The weights of the fish in a certain lake are normally distributed with a mean of 11 lb and a
standard deviation of 6. If 4 fish are randomly selected, what is the probability that the mean
weight will be between 8.6 and 14.6 lb?
A) 0.0968 B) 0.4032 C) 0.3270 D) 0.6730
i still don't get how to do it?
To solve this problem, we need to use the properties of the normal distribution and the concept of the sampling distribution.

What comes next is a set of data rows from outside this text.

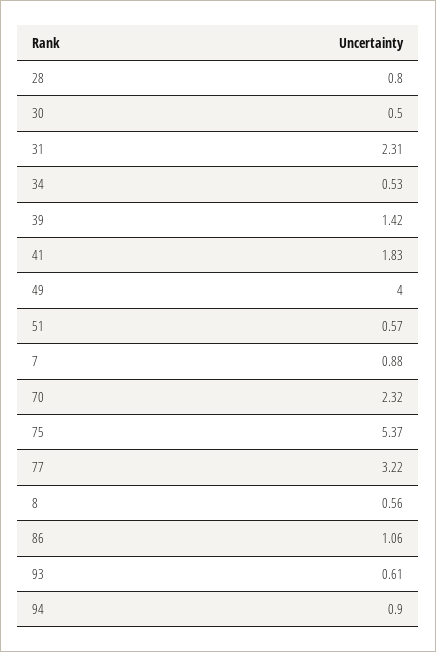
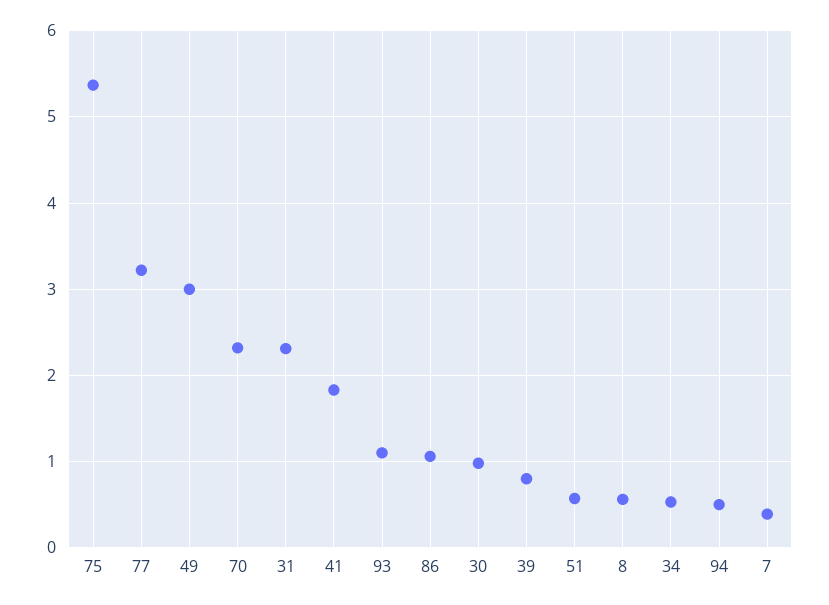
28: 0.8 -> none
30: 0.5 -> 1
39: 1.42 -> 0.8
49: 4 -> 3
7: 0.88 -> 0.4
93: 0.61 -> 1.1
94: 0.9 -> 0.5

The weights of the fish in the lake are normally distributed with a mean of 11 lb and a standard deviation of 6 lb. When we randomly select a sample of fish and calculate the mean weight of that sample, this is called the sample mean. The mean of the sample means is the same as the population mean, which is 11 lb. The standard deviation of the sample means, also known as the standard error, can be calculated by dividing the standard deviation of the population by the square root of the sample size.

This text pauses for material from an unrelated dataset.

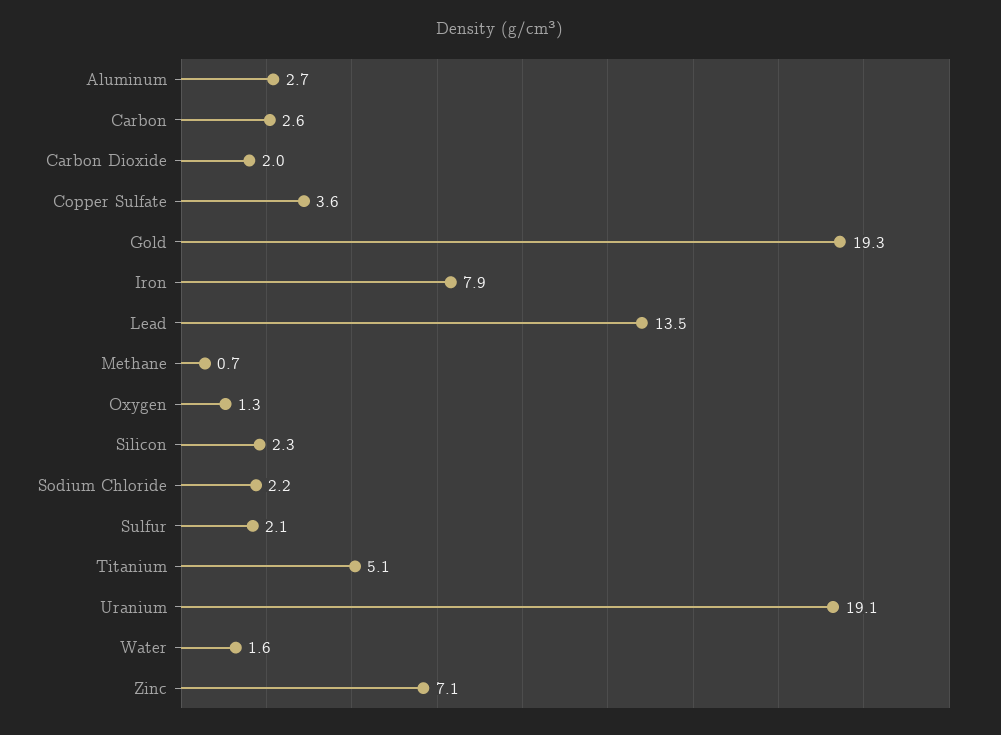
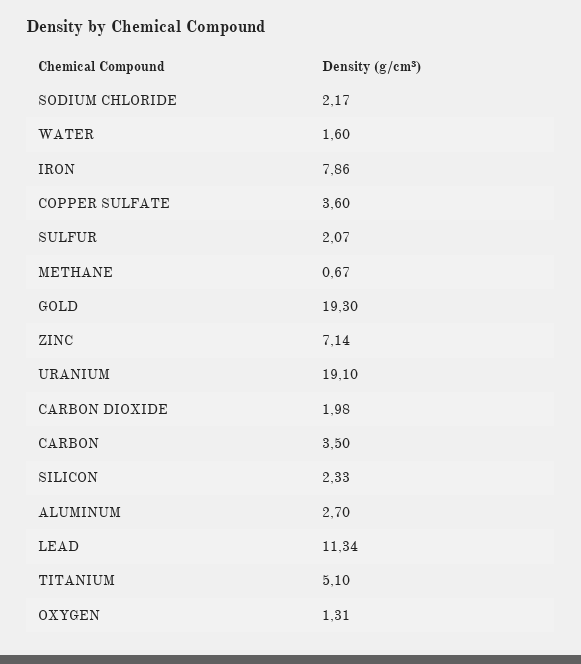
Carbon: 2.6 -> 3.5
Lead: 13.5 -> 11.34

In this case, we are randomly selecting 4 fish, so the standard deviation of the sample means is 6 / √4 = 3 lb.
Now, we need to compute the z-scores for the lower and upper limits of the desired range of mean weights. The z-score of a value represents the number of standard deviations it is away from the mean. We can calculate the z-score using the formula:
z = (x - μ) / σ
Where:
- x is the value of interest (in this case, the lower and upper limits of the desired range)

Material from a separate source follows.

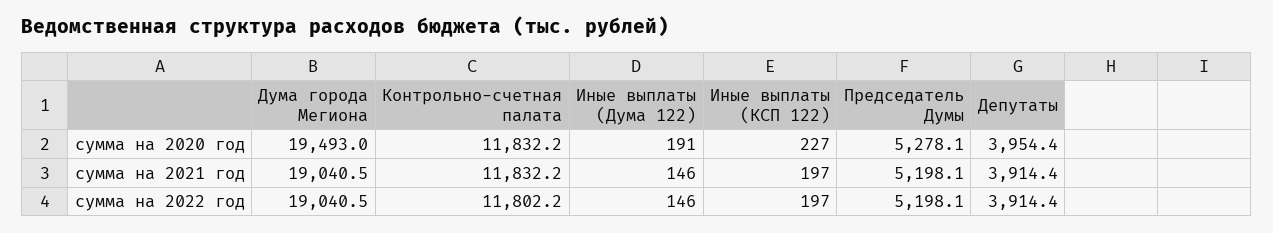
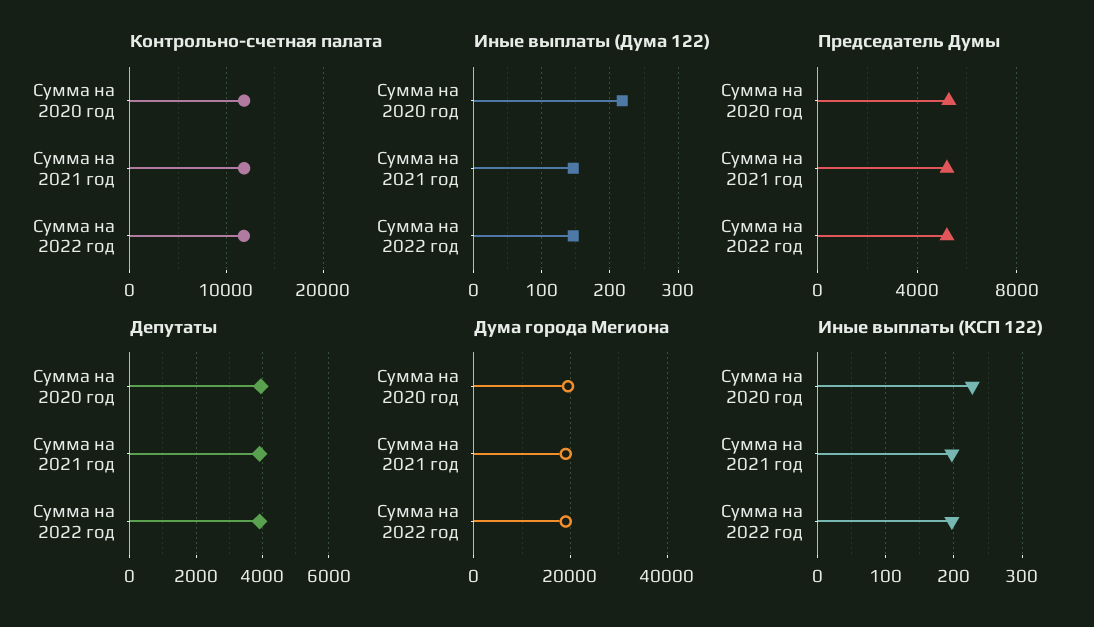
Иные выплаты (Дума 122), сумма на 2020 год: 191 -> 220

- μ is the mean of the population (11 lb)
- σ is the standard deviation of the sample means (3 lb)
For the lower limit (8.6 lb):
z1 = (8.6 - 11) / 3 = -0.8
For the upper limit (14.6 lb):
z2 = (14.6 - 11) / 3 = 1.2
Next, we need to find the probability associated with each z-score using the standard normal distribution table (also known as the z-table). The z-table provides the cumulative probability up to a given z-score. We want to find the probability between these two z-scores, so we need to calculate the area between them.
Using the z-table, we find that the area to the left of z1 (-0.8) is 0.2119, and the area to the left of z2 (1.2) is 0.8849. To find the area between these two z-scores, we subtract the smaller area from the larger area:
P(z1 < z < z2) = P(z < z2) - P(z < z1)
= 0.8849 - 0.2119
= 0.6730
Therefore, the probability that the mean weight will be between 8.6 and 14.6 lb for a sample of 4 fish is 0.6730. The correct answer is (D) 0.6730.
Z = (mean1 - mean2)/standard error (SE) of difference between means
SEdiff = √(SEmean1^2 + SEmean2^2)
SEm = SD/√(n-1)
If only one SD is provided, you can use just that to determine SEdiff.
Find table in the back of your statistics text labeled something like "areas under normal distribution" to find the proportions related to the Z scores.